I’ll start with a confession. I lost one of my client’s social media accounts. Big oops.
Typical Steps for Verifying a Login
Social media companies know your account password (obviously) and where you usually log in from. If you enter the wrong password or login from a foreign country, the company has some verification procedures to verify that it’s really you and not a baddie hacker.
Although they differ by site, they may include:
- Sending a password reset to the email address on file
- Sending a text message with a security code to the phone number on file
- Asking some security questions before initiating a password reset
If you are successfully able to answer questions/present verifying evidence, your account access is returned to you. Failing to do so usually means your account will be shut down.
How in the World did You Lose an Account, Stacey?
Good question. It was a combination of lack of documentation in the company, inexperience on my part and just plain bad luck and poor timing.
I was attempting to access my client’s social media account for the first time while overseas (which is an immediate trigger for a social media company’s security, as many hacking attempts come from international servers). Maybe the password I was given was wrong? Or I mistyped it? Fail #1.

Entries shown:
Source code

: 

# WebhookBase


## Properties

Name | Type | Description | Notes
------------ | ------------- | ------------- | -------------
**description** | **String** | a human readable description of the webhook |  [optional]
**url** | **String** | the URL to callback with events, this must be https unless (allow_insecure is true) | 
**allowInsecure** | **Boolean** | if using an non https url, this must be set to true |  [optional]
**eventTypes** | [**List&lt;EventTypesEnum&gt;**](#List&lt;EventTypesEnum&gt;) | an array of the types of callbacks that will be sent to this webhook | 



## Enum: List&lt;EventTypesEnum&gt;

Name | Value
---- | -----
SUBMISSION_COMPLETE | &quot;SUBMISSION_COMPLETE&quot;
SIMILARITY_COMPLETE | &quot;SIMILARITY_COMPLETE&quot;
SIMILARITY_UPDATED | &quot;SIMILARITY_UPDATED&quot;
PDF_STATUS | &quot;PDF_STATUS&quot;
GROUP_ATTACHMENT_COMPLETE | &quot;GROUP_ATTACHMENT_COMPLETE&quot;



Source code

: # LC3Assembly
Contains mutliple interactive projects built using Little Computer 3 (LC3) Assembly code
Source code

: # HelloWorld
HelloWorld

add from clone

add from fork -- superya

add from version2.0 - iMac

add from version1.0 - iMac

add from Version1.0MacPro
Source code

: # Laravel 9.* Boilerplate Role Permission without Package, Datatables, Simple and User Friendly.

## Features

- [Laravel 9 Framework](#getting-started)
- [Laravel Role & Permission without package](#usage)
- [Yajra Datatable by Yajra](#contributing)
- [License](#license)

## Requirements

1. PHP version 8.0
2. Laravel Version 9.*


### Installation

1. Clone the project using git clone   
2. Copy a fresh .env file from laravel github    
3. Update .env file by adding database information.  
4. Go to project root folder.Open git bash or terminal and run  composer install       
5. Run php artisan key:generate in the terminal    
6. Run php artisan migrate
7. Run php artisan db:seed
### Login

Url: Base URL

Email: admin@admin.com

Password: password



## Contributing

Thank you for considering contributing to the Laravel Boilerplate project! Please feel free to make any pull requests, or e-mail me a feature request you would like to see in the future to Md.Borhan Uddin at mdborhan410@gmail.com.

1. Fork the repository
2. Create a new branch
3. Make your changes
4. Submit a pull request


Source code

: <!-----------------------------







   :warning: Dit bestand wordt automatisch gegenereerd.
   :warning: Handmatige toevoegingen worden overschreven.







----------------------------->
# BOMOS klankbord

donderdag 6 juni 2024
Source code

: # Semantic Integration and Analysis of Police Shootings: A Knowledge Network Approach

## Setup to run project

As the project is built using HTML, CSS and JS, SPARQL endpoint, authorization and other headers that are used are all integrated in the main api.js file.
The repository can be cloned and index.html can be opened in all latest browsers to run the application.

Requirement A:
Duplicate the part of the social media account passage running from "Although they differ" down to "and poor timing.".
Requirement B:
Pick up the account of the lost social media account where it stops, and keep writing.

Written response A:
Although they differ by site, they may include:
- Sending a password reset to the email address on file
- Sending a text message with a security code to the phone number on file
- Asking some security questions before initiating a password reset
If you are successfully able to answer questions/present verifying evidence, your account access is returned to you. Failing to do so usually means your account will be shut down.
How in the World did You Lose an Account, Stacey?
Good question. It was a combination of lack of documentation in the company, inexperience on my part and just plain bad luck and poor timing.

Written response B:
Since I couldn’t get in, I began the backup verification procedures. Except the number on file was the company’s headquarters in a different timezone. And the code expired in 30 minutes. Fail #2.
I realized the timezone issue and called the office when it was business hours. Except the main phone line was a landline and couldn’t receive text messages. Fail #3. And of course, you can’t change the phone number if you can’t access the account.
The next day, I contacted the previous social media manager, and that person attempted to get in. So now, here we were, on two continents trying to get in at the same time. And failing. A lot.
Due to the high level of suspicious activity, I was locked out of the account and my claim was escalated to a person. I didn’t think it was an issue because obviously, I had a legitimate explanation.
Here’s the kicker. My appeal for access to the account was denied. Because the name of the account was for a product which differed from the Company Name (think of an account called ‘ShareACoke’ which is owned by Coca-Cola), I was told that none of our official paperwork proved we owned the account. The product listings on the webpage weren’t good enough. I was locked out for good. No more appeals.
Not an Isolated Phenomenon
I was incredibly fortunate that the account wasn’t used frequently and no long-term harm was done. But the issue could have been incredibly serious.
And the current advice to ‘use a different password for each account’ and ‘change your password every 60 days’ only makes losing track of a password more likely.
I’ve heard of account lock-outs and freezes happening across all platforms. The Ravelry Help account was recently suspended from Twitter due to ‘multiple account violations’, which were never specified. Fortunately, the account was restored after much back and forth. But there’s no guarantee it will be or that you’ll get to talk to a real human.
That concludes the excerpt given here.